Among smaller players, Persistent Systems Limited’s market cap eroded by Rs 4,171 crore, down 4.62 per cent. MphasiS Limited declined Rs 2,434 crore, or 4.93 per cent. Oracle Financial Services Software Limited lost Rs 4,008 crore, down 6.38 per cent, while Coforge Limited fell Rs 3,384 crore, a decline of 6.63 per cent. Overall, these ten Nifty IT stocks together lost around Rs 1,68,621 crore in market capitalisation during the session.
The Indian IT sector has underperformed the broader market over recent periods. In the past week, Nifty IT fell 8.25 per cent, while Nifty 50 rose 0.64 per cent. Over one month, Nifty IT dropped 12.71 per cent, compared with a marginal 0.07 per cent gain in Nifty 50.
Over three months, Nifty IT declined 10.03 per cent, while Nifty 50 fell 0.27 per cent. Over six months, Nifty IT slipped 4.37 per cent, compared with a 5.39 per cent rise in Nifty 50. Year-to-date, Nifty IT is down 13.13 per cent, while Nifty 50 has fallen 1.30 per cent.
Over the past year, Nifty IT declined 20.54 per cent, while Nifty 50 gained 11.98 per cent. In the past three years, Nifty IT rose 7.42 per cent compared with a 44.53 per cent increase in Nifty 50. Over five years, Nifty IT gained 27.08 per cent, while Nifty 50 advanced 70.20 per cent.
Global investment bank JP Morgan said AI fears are driving a sharp correction in IT stocks. The report highlighted that IT firms continue to act as the "plumbers" of the technology world. Advances such as Claude Code’s Cowork plugin and agentic AI tools could accelerate complex software tasks, creating new areas of work.
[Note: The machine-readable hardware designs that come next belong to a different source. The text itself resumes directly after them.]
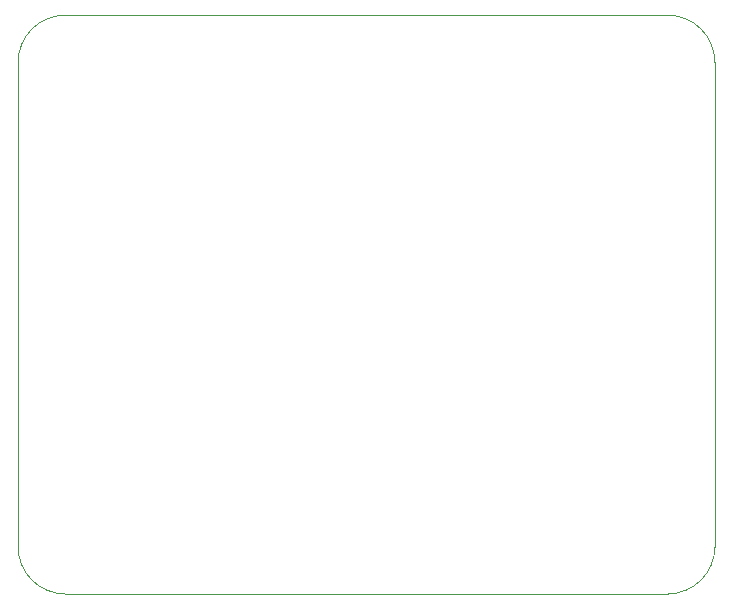
<source format=gm1>
G04 #@! TF.GenerationSoftware,KiCad,Pcbnew,(6.0.1)*
G04 #@! TF.CreationDate,2022-07-25T16:38:57-04:00*
G04 #@! TF.ProjectId,UNI-OPAMP-04,554e492d-4f50-4414-9d50-2d30342e6b69,1*
G04 #@! TF.SameCoordinates,Original*
G04 #@! TF.FileFunction,Profile,NP*
%FSLAX46Y46*%
G04 Gerber Fmt 4.6, Leading zero omitted, Abs format (unit mm)*
G04 Created by KiCad (PCBNEW (6.0.1)) date 2022-07-25 16:38:57*
%MOMM*%
%LPD*%
G01*
G04 APERTURE LIST*
G04 #@! TA.AperFunction,Profile*
%ADD10C,0.100000*%
G04 #@! TD*
G04 APERTURE END LIST*
D10*
X34000000Y-25000000D02*
X85000000Y-25000000D01*
X85000000Y-74000000D02*
G75*
G03*
X89000000Y-70000000I0J4000000D01*
G01*
X89000000Y-29000000D02*
G75*
G03*
X85000000Y-25000000I-4000000J0D01*
G01*
X34000000Y-25000000D02*
G75*
G03*
X30000000Y-29000000I0J-4000000D01*
G01*
X89000000Y-29000000D02*
X89000000Y-70000000D01*
X30000000Y-70000000D02*
G75*
G03*
X34000000Y-74000000I4000000J0D01*
G01*
X85000000Y-74000000D02*
X34000000Y-74000000D01*
X30000000Y-70000000D02*
X30000000Y-29000000D01*
M02*

</source>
JP Morgan added that AI could serve as a productivity tool for IT firms, much like offshore labour, enterprise software, and cloud services did in the past. The bank’s analysis indicated that current stock prices already assume a modest 4 per cent terminal growth. Only in extreme scenarios of zero growth would further downside exceed 30 per cent, which appears unlikely given emerging AI work streams and a possible cyclical recovery.
The bank recommended a barbell approach for investors, suggesting buying deep-value large-cap stocks. It highlighted overweight positions in Infosys, TCS, Persistent Systems, and Sagility. Free cash flow and dividend yields are currently at levels last seen during major market dislocations such as the Global Financial Crisis and COVID-19.
JP Morgan said the sharp fall in IT stocks could offer buying opportunities for long-term investors. While AI concerns have caused short-term volatility, the fundamentals of large IT firms remain strong. Investors looking at deep-value stocks may consider selective buying in top companies with stable cash flows and high dividend yields.
Caution is advised for short-term investors, as market sentiment around AI developments may continue to create volatility. Brokerages suggested monitoring quarterly results and partnerships related to AI adoption for clarity on growth prospects.
Zee Business Managing Editor Anil Singhvi advised investors not to rush into IT stocks. “Do not buy just because stocks have fallen. There is no hurry,” he said.
He added that long-term investors may consider buying large IT companies when dividend yields reach 5 to 6 per cent. “At that level, they may become attractive,” Singhvi said. He further advised remaining selective and avoiding aggressive buying in the IT sector until valuations improve.